VACANCY is a word that tourists needing a place to stay like to see on a motel sign. But that's about the only kind of vacancy most people would find desirable. Empty buildings, vacant lots, bare shelves, hardly are drawing cards in a community. And even natural open spaces in the countryside can bring on feelings of desolation for some people. I used to feel that way. I grew up in a rural area next door to a farm. We were a large family, and though I loved ice-skating on our pond and walking in the woods and generally enjoyed the expanse of nature virtually at our doorstep, I also often felt isolated. As I became more conscious of this, during my teen years especially, I thought the solution lay in getting away -- moving to a city, so I could be ``where the action'' was.

As it happened I did attend college in a city. And college life was brimming over with activities. But the desolate feelings persisted, especially when I returned to my parents' home or, for that matter, even when I drove through a rural area.

Then one time as I was traveling to see my parents, I began to notice how tied those old feelings were to the familiar but unwelcome stretches of landscape all around me. By this time my study of Christian Science had brought me to a point where I had realized that there is no difficulty, no matter how thick with history, that doesn't have its solution in a better understanding of God. And I started to think about the God-given dominion Christ Jesus consistently demonstrated in his life.

Regardless of the physical environment in which he found himself -- whether confronting temptation in the wilderness or praying in ``a solitary place'' or teaching and healing in a crowded courtyard of Jerusalem -- there wasn't a place Jesus fled from in fear. Nor, by contrast, was there any one location he called home. But his home was perfectly settled and unchanging. He dwelt in thought with God -- persistently conscious of the reality of good, of Life, and of Love. He knew that there wasn't a place God's presence does not fill; that God was with him and he with God. He said to others, as John's Gospel records, ``I am not alone, but I and the Father that sent me.'' And Jesus' confidence in this spiritual fact gave him such freedom in living that even a so-called final place -- the tomb -- was unable to crush out the Christ-spirit or silence the Christ message of God's kingdom at hand.

As I drove along, I began to realize that the emptiness I had for years been trying to shove away was actually a mental barrenness that I needed to be awakened from -- a subtle but very definite denial of God's ever-presence.

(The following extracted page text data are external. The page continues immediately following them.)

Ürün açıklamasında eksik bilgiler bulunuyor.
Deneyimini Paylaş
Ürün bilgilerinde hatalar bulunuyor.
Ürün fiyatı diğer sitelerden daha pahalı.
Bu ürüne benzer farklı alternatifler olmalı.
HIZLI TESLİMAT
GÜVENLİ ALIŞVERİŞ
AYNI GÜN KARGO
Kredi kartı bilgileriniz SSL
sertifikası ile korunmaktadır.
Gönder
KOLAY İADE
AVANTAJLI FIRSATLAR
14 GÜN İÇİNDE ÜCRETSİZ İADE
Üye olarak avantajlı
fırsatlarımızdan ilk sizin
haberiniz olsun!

I needed to deny the suggestion that God's love could be missing or somehow unfeelable to His child.

A primarily physical sense of ourselves -- and, more fundamentally, a limited sense of God -- is what causes us to think of places in material terms, as inherently desolate, as ``God-forsaken.'' But because God is infinite Spirit and Love, there is simply no room for anything else. There is no room for emptiness. As Science and Health with Key to the Scriptures by Mary Baker Eddy, the Discoverer and Founder of Christian Science, reasons: ``God being everywhere and all-inclusive, how can He be absent or suggest the absence of omnipresence and omnipotence? How can there be more than all?'' God's presence and love therefore can never be missing or out of reach. And so no matter how dark things may seem or how alone we may feel, no sense of isolation has the power to divorce us from God's fullness or to keep us from feeling His care.

My heart felt new by the time I pulled into the driveway of my parents' home. For the first time in years I really relished the quiet -- and the beauty -- I found there. The place truly looked lovely to me, and I honestly didn't want to leave when it came time to go.

How full life is and feels depends directly on how willing we are to dispute whatever would tell us that life is in one place but not another, that good shifts around, or that there are blank space and desolate places in God's universe. We can know the permanence of God's love and we can know God. It is our Father-Mother's ever-presence that guarantees both to us. You can find more articles like this one in the Christian Science Sentinel, a weekly magazine.

BIBLE VERSE The wilderness and the solitary place shall be glad for them; and the desert shall rejoice, and blossom as the rose. It shall blossom abundantly, and rejoice even with joy and singing.... And the parched ground shall become a pool, and the thirsty land springs of water: in the habitation of dragons, where each lay, shall be grass with reeds and rushes. And an highway shall be there, and a way, and it shall be called The way of holiness.... And the ransomed of the Lord shall return, and come to Zion with songs and everlasting joy upon their heads: they shall obtain joy and gladness, and sorrow and sighing shall flee away.